**READING TEXT:**
-- -- --

ABC: Five ways you’re being fooled by fake stories online

Sign into any social media platform and you’re immediately bombarded by endless feeds full of links to news stories, often accompanied by breathless comments or rants, each jostling for a precious sliver of your attention.

Throw in the fact that fake news spreads faster online than the truth and it can be hard to quickly and accurately discern what’s real from the hoaxes.

So don’t believe everything you read — or see or hear. Here are a few common ways you’re getting conned while scrolling through your social media feed.

Nearly seven hours of video is uploaded to YouTube every second. Some 95 million photos and videos are shared on Instagram every day.

This provides an incredibly rich source of material that can be wrongfully repurposed and quickly become viral.

In our first category, out-of-date or out-of-context content isn’t manipulated or edited, but is presented inaccurately.

Visual Social Media Lab study found about 30 per cent of problematic photos online are actually real photos presented out of context.

For instance, during the Thai cave rescue operation this year, a clip showing a cave diver negotiating extremely narrow twists and turns made the rounds on social media.

Continue here:


… and finally, literal fake news

This is a separate category based on intention.

Rather than focusing on humour or marketing, “classic” fake news organisations aim to run, via social media, disinformation campaigns.

One of the best-known conspiracy theory websites was InfoWars, which had a vast audience before it was shut down on all the major social media platforms.

Managed by far-right conspiracy theorist Alex Jones, InfoWars pushed harmful stories claiming the Sandy Hook Elementary School shooting and Boston Marathon bombing were hoaxes with crisis actors.

Others organisations and websites also run fake news campaigns, sometimes for revenue brought from click-ads and sometimes for political purposes.

So how can I find out what’s real and what’s not?

Some of the worst perpetrators for spreading fake stories are aggregator accounts.

Their goal is to generate as many clicks and shares as possible and accuracy isn’t a high priority.

So if you see something that looks a bit fishy, try searching for exact phrasing or keywords in the story— particularly location — and see if anyone’s already debunked it.

Chances are, if it’s been around long enough, someone has.

For instance, if you were to take the internet on its word, a man named Sam Hyde has been responsible for almost every mass shooting in the United States.

-- -- --

**WORK TO COMPLETE:**
(1) According to the fake-news article, what share of problematic photos online did the Visual Social Media Lab study find to be real photos presented out of context?
(2) Quote the fake-news article word for word, starting with "So don’t believe" and going on through "quickly become viral.".
(3) Using the fake-news article, explain in one to three sentences why aggregator accounts are among the worst spreaders of fake stories.
The items after this point are separate material from the fake-news article.

-- -- --

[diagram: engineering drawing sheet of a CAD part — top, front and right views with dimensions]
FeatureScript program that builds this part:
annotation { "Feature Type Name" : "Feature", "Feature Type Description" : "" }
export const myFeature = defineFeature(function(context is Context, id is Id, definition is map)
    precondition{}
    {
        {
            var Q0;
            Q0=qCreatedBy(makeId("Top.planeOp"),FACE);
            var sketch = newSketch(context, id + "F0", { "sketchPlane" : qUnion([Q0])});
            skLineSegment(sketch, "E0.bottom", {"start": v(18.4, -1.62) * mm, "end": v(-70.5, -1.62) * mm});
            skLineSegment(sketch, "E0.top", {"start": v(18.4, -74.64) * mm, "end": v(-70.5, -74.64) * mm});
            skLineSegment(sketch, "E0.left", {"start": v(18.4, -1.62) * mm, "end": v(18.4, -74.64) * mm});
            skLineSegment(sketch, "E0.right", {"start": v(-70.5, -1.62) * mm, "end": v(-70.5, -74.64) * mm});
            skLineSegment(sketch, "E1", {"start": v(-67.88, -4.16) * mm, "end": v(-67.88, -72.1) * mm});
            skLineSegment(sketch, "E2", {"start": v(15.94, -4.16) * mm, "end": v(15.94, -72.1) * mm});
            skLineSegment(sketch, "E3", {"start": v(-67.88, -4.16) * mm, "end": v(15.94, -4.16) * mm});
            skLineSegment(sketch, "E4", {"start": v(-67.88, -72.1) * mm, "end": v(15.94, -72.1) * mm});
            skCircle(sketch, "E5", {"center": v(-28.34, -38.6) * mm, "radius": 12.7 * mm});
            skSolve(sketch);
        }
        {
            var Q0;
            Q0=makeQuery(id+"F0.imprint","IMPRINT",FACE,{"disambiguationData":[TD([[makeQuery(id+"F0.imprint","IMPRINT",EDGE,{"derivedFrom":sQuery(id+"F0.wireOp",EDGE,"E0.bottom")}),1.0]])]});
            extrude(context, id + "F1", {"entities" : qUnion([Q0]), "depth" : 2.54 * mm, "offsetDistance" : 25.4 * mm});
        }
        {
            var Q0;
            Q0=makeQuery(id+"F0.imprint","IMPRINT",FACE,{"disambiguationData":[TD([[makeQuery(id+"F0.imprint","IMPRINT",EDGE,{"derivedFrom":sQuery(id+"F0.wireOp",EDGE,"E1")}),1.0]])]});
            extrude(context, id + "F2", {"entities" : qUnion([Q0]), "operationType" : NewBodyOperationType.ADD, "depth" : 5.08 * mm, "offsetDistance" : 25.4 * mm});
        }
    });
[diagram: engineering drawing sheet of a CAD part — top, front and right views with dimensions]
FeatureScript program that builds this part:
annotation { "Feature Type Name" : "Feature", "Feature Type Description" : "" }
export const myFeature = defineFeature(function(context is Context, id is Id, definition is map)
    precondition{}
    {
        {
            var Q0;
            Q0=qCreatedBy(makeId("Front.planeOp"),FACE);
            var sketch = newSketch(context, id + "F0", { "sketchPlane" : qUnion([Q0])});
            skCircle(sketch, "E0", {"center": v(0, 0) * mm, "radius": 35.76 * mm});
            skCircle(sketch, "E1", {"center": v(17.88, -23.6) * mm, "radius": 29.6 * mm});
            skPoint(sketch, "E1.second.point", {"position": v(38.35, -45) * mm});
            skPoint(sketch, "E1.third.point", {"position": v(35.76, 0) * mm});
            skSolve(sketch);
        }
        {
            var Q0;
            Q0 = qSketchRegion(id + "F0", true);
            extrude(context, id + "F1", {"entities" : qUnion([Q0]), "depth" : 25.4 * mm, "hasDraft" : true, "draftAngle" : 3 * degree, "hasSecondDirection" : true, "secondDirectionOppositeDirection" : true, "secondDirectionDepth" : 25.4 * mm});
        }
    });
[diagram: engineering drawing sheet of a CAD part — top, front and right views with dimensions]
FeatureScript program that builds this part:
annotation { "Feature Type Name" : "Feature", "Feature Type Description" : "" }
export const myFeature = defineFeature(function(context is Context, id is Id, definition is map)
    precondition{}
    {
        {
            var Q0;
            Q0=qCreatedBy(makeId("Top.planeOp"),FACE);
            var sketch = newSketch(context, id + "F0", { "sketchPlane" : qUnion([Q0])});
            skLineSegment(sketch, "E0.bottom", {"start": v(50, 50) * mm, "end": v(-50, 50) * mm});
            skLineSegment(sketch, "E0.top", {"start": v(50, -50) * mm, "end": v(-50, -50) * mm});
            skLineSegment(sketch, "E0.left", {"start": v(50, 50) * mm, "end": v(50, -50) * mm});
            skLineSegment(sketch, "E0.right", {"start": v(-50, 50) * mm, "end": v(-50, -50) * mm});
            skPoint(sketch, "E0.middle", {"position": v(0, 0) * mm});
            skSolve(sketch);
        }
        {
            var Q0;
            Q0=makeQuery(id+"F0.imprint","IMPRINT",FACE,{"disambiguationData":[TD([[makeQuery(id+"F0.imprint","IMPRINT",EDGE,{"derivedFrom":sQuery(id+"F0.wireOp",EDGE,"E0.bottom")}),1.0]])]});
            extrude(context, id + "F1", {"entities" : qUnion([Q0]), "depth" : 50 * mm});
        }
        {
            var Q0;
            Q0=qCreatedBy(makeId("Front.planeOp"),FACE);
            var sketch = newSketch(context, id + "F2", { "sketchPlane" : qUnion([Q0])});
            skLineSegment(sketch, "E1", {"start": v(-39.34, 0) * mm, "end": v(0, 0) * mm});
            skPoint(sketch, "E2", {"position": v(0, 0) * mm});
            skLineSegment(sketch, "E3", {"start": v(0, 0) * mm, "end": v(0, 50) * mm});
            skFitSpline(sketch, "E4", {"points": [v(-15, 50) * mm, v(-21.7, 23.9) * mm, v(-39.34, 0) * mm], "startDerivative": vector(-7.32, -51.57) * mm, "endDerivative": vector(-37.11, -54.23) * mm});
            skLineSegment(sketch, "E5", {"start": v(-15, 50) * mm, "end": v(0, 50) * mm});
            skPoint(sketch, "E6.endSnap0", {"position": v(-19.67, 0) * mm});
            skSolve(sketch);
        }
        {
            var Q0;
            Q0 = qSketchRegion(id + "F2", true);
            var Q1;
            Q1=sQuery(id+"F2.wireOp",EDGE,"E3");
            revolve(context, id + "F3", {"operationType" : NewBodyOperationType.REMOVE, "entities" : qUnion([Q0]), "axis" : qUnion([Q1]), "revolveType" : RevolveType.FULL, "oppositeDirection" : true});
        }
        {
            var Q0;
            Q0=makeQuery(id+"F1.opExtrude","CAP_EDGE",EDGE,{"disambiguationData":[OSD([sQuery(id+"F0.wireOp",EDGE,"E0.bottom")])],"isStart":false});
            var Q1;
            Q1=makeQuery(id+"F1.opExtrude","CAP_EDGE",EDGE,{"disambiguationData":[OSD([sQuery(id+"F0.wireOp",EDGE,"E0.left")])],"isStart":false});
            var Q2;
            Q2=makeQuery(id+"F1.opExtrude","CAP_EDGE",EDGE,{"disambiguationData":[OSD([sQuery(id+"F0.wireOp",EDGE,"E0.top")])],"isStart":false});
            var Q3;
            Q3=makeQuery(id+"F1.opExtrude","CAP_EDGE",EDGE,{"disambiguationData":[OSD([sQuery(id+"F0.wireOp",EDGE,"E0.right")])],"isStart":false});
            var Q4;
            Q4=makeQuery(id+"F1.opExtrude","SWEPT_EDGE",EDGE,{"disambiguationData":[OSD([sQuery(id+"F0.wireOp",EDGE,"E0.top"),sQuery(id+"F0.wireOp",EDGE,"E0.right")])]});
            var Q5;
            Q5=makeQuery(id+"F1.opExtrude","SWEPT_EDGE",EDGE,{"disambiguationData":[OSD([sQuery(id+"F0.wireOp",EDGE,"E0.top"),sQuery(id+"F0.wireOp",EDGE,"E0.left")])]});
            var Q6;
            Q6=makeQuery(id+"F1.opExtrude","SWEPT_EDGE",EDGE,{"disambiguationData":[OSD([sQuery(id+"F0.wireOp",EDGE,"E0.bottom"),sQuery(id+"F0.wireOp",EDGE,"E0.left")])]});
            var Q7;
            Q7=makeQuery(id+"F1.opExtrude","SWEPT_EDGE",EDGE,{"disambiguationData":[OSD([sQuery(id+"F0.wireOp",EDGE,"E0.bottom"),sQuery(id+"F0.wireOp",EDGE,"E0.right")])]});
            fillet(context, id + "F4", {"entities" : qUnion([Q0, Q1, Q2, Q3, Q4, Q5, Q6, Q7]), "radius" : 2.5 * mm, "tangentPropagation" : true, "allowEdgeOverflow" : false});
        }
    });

-- -- --

**ANSWERS IN ORDER:**
(1) About 30 percent.

(2)
So don’t believe everything you read — or see or hear. Here are a few common ways you’re getting conned while scrolling through your social media feed.

Nearly seven hours of video is uploaded to YouTube every second. Some 95 million photos and videos are shared on Instagram every day.

This provides an incredibly rich source of material that can be wrongfully repurposed and quickly become viral.

(3) Their goal is to generate as many clicks and shares as possible. Accuracy isn't a high priority for them.